EXERCISE GOAL.
Copy exactly the stretch of data below from the line with "Suspeito morre em operação co" through the line with "1 229 000 Kč", including both of those lines.

Source data.
════════════════════

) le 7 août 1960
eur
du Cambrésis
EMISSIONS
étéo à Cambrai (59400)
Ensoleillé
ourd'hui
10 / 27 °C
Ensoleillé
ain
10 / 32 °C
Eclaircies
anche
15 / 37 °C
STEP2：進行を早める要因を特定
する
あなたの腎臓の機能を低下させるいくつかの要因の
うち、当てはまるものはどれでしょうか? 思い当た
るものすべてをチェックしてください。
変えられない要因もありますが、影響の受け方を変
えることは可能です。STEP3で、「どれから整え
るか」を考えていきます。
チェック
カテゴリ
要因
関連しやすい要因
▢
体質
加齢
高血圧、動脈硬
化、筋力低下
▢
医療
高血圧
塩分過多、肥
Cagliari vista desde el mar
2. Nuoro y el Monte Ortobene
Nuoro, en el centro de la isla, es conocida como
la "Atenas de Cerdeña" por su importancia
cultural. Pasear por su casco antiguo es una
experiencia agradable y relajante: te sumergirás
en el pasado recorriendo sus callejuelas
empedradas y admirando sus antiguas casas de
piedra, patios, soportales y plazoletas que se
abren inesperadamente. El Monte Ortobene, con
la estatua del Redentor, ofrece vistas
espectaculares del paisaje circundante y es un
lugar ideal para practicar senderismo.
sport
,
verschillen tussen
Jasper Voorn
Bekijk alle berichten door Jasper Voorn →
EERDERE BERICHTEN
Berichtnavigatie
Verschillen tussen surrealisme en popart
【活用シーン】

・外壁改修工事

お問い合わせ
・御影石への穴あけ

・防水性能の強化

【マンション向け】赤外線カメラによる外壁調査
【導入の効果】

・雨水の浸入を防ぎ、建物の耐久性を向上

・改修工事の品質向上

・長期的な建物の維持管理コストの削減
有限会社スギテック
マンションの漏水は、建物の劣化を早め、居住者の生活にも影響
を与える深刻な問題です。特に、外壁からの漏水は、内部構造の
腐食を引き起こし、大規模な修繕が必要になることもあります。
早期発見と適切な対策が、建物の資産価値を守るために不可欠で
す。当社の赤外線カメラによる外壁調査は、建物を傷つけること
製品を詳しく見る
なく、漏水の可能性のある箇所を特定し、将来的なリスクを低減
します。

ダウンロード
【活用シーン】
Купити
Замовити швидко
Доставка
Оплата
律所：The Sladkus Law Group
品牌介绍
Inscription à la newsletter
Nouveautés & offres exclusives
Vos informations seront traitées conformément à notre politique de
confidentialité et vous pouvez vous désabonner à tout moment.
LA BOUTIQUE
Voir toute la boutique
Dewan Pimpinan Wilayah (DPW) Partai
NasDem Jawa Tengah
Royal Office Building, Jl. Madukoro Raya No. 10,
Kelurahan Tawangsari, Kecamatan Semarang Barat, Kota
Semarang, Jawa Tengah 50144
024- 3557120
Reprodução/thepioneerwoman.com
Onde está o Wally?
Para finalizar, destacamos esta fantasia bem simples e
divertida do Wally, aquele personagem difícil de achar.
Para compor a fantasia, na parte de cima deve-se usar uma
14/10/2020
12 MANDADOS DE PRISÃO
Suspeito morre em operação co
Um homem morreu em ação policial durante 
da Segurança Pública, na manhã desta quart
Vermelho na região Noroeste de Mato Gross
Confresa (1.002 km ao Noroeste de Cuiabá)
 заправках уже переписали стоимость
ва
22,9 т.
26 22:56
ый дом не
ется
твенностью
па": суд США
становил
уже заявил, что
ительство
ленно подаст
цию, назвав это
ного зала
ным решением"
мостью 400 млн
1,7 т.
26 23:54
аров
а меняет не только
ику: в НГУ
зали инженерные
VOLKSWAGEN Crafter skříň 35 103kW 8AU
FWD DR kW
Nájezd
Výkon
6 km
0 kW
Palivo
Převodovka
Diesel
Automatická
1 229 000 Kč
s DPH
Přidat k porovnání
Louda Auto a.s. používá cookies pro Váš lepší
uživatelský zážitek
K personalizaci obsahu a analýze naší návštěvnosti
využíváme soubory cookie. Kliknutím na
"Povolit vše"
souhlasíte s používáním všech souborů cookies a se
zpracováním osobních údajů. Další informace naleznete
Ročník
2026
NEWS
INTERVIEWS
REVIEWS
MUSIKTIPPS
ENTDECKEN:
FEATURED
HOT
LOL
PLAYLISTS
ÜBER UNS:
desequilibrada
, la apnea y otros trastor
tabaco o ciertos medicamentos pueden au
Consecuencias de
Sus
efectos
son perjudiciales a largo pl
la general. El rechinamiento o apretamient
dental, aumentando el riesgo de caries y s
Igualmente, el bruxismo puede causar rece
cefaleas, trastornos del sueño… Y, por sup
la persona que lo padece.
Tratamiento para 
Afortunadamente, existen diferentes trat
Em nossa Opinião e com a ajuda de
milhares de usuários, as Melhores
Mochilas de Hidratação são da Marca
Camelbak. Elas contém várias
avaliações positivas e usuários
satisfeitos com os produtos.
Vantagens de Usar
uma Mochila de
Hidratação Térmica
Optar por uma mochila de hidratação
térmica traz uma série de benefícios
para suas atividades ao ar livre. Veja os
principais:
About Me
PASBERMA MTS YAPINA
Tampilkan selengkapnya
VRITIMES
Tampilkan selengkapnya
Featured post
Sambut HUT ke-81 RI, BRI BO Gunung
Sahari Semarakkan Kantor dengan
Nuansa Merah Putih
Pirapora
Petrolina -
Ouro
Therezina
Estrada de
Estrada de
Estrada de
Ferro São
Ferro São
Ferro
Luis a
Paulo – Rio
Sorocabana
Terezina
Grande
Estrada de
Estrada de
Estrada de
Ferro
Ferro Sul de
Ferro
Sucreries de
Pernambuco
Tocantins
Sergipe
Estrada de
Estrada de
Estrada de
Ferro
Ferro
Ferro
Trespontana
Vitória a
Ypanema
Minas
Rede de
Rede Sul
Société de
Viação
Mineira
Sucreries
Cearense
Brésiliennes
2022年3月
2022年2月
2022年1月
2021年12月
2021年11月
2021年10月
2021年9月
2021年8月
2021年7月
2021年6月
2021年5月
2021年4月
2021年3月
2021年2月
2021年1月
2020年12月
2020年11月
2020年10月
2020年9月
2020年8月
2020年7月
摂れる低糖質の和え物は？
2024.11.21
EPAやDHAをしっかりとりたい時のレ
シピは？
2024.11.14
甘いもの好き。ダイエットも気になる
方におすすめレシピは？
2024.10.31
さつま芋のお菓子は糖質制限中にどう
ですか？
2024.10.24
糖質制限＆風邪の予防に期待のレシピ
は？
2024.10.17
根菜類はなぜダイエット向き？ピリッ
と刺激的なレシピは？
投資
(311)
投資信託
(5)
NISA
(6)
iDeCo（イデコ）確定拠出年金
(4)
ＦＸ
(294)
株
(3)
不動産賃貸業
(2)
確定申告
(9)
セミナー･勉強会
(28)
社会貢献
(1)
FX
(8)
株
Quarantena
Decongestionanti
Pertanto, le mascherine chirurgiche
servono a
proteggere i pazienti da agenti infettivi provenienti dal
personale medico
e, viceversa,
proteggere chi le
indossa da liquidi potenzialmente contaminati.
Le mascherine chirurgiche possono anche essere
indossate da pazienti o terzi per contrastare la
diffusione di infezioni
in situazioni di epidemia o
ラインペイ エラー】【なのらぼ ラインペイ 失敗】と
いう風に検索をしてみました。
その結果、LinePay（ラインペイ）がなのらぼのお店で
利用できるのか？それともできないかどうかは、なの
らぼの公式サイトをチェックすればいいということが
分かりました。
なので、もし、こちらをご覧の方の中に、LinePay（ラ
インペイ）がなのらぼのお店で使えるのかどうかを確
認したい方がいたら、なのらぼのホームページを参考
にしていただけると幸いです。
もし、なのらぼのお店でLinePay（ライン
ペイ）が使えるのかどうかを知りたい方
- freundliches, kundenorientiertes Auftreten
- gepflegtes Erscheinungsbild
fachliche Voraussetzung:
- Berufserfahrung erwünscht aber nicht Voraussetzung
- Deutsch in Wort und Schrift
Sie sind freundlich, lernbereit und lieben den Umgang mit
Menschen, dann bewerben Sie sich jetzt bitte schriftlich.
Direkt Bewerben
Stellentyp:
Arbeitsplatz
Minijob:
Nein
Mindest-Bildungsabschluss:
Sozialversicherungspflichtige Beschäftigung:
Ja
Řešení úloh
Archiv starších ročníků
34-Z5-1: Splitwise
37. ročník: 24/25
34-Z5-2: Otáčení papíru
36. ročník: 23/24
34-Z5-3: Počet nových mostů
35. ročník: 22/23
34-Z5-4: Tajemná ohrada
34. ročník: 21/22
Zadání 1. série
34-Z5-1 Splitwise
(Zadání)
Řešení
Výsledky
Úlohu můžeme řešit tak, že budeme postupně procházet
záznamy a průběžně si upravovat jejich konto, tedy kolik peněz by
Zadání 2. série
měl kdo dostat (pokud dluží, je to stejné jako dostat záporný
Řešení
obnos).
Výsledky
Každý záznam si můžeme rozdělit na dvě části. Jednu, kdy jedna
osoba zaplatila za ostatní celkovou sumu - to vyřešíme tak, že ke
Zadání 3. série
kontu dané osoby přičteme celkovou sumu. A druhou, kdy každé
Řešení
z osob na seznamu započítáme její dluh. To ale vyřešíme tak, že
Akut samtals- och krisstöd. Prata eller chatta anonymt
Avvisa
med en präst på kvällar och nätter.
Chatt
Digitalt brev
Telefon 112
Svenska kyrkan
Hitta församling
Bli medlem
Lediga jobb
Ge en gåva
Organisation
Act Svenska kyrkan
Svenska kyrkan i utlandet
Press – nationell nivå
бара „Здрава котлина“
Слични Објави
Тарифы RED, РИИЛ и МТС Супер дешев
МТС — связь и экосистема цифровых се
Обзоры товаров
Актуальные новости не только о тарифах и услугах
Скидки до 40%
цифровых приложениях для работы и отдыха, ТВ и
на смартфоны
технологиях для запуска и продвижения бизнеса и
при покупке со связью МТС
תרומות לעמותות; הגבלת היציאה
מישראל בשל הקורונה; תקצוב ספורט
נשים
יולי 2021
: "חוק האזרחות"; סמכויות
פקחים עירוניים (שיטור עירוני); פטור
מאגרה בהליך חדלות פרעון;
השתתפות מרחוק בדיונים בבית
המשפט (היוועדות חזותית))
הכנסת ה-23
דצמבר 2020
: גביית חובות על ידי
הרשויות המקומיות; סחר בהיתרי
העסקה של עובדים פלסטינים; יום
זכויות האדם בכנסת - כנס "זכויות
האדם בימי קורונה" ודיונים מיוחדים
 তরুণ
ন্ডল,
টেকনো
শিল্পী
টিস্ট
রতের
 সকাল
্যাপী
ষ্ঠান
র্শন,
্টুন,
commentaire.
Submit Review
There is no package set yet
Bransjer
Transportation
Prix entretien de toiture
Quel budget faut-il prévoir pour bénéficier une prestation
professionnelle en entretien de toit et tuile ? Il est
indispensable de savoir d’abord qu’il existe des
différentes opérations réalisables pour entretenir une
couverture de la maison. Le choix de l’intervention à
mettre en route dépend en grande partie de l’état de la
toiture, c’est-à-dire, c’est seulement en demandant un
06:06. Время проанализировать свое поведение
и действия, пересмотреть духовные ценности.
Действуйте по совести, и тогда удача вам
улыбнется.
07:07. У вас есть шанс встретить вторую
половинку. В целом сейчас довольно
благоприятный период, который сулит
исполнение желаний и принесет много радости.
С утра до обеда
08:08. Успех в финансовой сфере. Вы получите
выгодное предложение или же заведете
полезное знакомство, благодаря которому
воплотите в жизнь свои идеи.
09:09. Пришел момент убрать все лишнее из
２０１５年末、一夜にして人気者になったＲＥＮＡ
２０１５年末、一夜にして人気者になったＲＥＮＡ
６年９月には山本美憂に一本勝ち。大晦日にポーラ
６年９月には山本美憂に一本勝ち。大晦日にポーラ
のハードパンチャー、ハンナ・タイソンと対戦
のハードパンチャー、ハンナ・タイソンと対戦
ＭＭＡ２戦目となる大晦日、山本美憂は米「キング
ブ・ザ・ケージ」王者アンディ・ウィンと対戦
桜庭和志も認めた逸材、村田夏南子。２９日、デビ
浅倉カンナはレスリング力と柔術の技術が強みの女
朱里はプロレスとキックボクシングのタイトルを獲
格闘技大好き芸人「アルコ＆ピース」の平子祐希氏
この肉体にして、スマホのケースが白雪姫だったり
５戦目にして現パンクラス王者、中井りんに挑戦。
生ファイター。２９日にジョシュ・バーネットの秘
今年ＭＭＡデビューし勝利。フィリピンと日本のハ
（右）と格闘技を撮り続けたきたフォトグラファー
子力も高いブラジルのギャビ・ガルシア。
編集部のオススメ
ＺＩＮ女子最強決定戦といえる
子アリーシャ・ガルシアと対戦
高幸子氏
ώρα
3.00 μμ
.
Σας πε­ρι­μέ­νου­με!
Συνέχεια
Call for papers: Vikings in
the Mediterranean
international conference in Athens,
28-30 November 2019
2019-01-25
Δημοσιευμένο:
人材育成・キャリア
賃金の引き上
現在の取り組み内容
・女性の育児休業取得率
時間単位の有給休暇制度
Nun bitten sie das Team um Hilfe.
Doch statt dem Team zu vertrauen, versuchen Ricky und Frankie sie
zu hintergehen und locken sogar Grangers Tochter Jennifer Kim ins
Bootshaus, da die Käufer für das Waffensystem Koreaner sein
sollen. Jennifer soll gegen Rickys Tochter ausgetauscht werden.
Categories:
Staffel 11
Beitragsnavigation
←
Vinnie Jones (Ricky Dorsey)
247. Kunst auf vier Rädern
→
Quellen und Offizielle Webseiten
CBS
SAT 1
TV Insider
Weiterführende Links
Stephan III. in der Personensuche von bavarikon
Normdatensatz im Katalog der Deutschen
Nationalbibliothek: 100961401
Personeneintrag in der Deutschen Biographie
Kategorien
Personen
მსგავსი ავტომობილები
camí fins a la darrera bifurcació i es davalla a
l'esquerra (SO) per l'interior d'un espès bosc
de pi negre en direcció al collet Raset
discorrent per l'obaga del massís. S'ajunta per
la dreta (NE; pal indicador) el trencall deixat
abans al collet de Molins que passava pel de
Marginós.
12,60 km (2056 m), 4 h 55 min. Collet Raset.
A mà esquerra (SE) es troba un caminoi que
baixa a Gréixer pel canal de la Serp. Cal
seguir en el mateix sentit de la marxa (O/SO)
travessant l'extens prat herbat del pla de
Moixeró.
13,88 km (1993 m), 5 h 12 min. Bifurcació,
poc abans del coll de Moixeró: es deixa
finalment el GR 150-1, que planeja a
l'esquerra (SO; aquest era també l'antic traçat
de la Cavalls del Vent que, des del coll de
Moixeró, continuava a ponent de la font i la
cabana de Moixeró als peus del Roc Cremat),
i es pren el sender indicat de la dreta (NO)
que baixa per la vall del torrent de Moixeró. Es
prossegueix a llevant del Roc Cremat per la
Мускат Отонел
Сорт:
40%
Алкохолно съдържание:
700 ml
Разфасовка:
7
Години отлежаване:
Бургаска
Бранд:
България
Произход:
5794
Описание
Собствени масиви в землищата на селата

════════════════════

EXERCISE ANSWER.
Suspeito morre em operação co
Um homem morreu em ação policial durante 
da Segurança Pública, na manhã desta quart
Vermelho na região Noroeste de Mato Gross
Confresa (1.002 km ao Noroeste de Cuiabá)
 заправках уже переписали стоимость
ва
22,9 т.
26 22:56
ый дом не
ется
твенностью
па": суд США
становил
уже заявил, что
ительство
ленно подаст
цию, назвав это
ного зала
ным решением"
мостью 400 млн
1,7 т.
26 23:54
аров
а меняет не только
ику: в НГУ
зали инженерные
VOLKSWAGEN Crafter skříň 35 103kW 8AU
FWD DR kW
Nájezd
Výkon
6 km
0 kW
Palivo
Převodovka
Diesel
Automatická
1 229 000 Kč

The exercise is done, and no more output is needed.